Il faut aujourd'hui repenser l'importance globale du Grand Nord pour l'Humanité. On sait bien que cette région joue un rôle décisif dans les processus de l'évolution du climat, du changement du niveau des océans, dans la balance de l'oxygène dans l'atmosphère, etc. On peut rappeler ici les paroles d'Henri Poincaré s'adressant aux membres d'une expédition de Charcot, qu'il recevait à la Sorbonne : "Les grands mouvements de l'atmosphère, dont dépend toute la météorologie, sont régis en grands partie par les phénomènes polaires. La Terre est comme une immense machine thermique et c'est cette machine qui fait souffler les vents : comme toutes les autres, elle ne peut fonctionner qu'entre une source chaude et une source froide".

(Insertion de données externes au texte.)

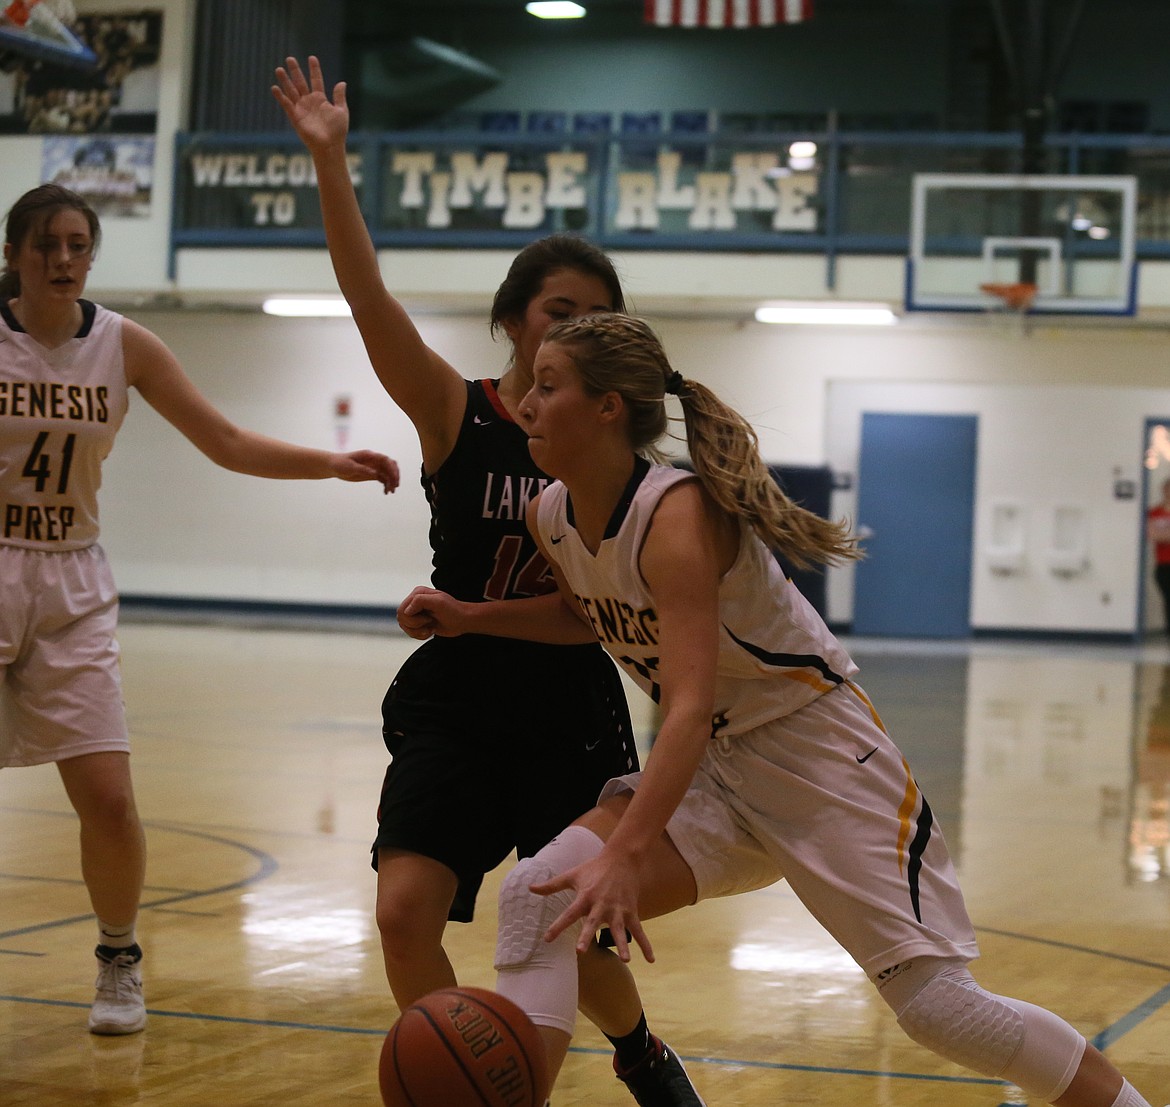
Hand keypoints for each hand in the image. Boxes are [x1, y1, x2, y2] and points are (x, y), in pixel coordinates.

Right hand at [272, 55, 347, 150]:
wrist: (330, 146)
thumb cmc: (337, 131)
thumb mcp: (341, 111)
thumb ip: (339, 97)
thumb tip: (342, 83)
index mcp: (320, 99)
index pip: (316, 80)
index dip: (314, 69)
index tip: (312, 58)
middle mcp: (309, 102)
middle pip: (300, 83)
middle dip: (295, 71)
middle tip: (290, 58)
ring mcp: (301, 109)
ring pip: (291, 91)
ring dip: (285, 80)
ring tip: (279, 69)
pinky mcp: (295, 117)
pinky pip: (286, 104)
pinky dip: (280, 97)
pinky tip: (275, 87)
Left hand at [330, 450, 399, 491]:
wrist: (334, 466)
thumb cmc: (340, 464)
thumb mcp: (350, 467)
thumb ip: (363, 469)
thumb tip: (375, 473)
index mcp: (370, 456)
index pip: (386, 460)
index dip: (392, 468)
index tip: (394, 478)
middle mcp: (374, 461)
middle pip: (390, 466)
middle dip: (395, 475)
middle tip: (395, 486)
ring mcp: (374, 467)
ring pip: (388, 474)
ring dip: (391, 482)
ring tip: (391, 491)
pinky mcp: (372, 474)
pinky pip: (383, 479)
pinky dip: (386, 485)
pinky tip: (386, 492)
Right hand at [397, 586, 466, 638]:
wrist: (462, 621)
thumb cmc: (454, 610)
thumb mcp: (439, 602)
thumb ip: (420, 601)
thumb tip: (406, 610)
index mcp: (417, 593)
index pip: (402, 610)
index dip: (413, 618)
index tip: (428, 617)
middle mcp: (414, 602)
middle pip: (402, 619)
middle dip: (416, 625)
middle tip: (430, 622)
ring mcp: (416, 612)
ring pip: (405, 627)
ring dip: (419, 631)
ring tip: (431, 626)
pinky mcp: (418, 622)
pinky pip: (410, 632)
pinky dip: (421, 635)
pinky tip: (431, 630)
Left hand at [531, 852, 653, 963]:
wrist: (621, 857)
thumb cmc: (594, 868)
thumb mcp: (572, 874)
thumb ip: (551, 885)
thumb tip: (530, 888)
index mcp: (585, 896)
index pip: (569, 913)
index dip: (557, 926)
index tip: (547, 939)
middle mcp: (601, 904)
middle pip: (592, 923)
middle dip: (587, 936)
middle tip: (581, 951)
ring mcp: (618, 909)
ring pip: (620, 929)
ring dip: (622, 945)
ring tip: (625, 960)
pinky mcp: (631, 911)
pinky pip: (639, 931)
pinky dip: (646, 945)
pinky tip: (650, 960)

Les minéraux et les matières premières provenant de cette région sont exportés dans toutes les parties du monde et jouent ainsi un rôle important dans l'économie mondiale. Le Grand Nord de la Russie detient 65% des réserves de pétrole de la Russie, 85% de ses réserves de gaz, 63% de ses réserves de charbon, 90 % de ses réserves de nickel, 67% de ses réserves de bois, 87% de ses réserves de poisson, 80% ses réserves d'apatites, plus de 95% de ses réserves de diamant. Le Grand Nord detient le principales des réserves russes d'or, d'argent, d'étain et d'autres métaux rares. Plus de 20% du PIB de la Russie est produit aujourd'hui dans le Grand Nord qui n'abrite pourtant que 8% de sa population.

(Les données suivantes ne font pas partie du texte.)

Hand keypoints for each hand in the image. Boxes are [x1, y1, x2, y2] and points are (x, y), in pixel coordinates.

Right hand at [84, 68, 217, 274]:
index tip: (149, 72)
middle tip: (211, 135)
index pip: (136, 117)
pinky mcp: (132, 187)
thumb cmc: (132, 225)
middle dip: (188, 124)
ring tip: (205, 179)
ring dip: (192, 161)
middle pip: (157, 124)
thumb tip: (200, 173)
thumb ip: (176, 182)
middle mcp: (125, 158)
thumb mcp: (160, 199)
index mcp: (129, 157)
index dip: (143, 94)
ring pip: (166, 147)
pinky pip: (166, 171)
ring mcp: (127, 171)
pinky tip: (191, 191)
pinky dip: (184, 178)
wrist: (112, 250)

On est plus conscient aujourd'hui des menaces écologiques et du problème de l'épuisement des ressources. C'est pourquoi le Grand Nord, avec toutes ses richesses naturelles, ses immenses espaces encore vierges, attire de plus en plus l'attention. Le développement scientifique et technologique permet de minimiser considérablement le rôle des facteurs climatiques et la demande de main d'oeuvre. Voilà pourquoi, le développement durable de l'Humanité dépendra de plus en plus de la réussite du développement durable du Grand Nord.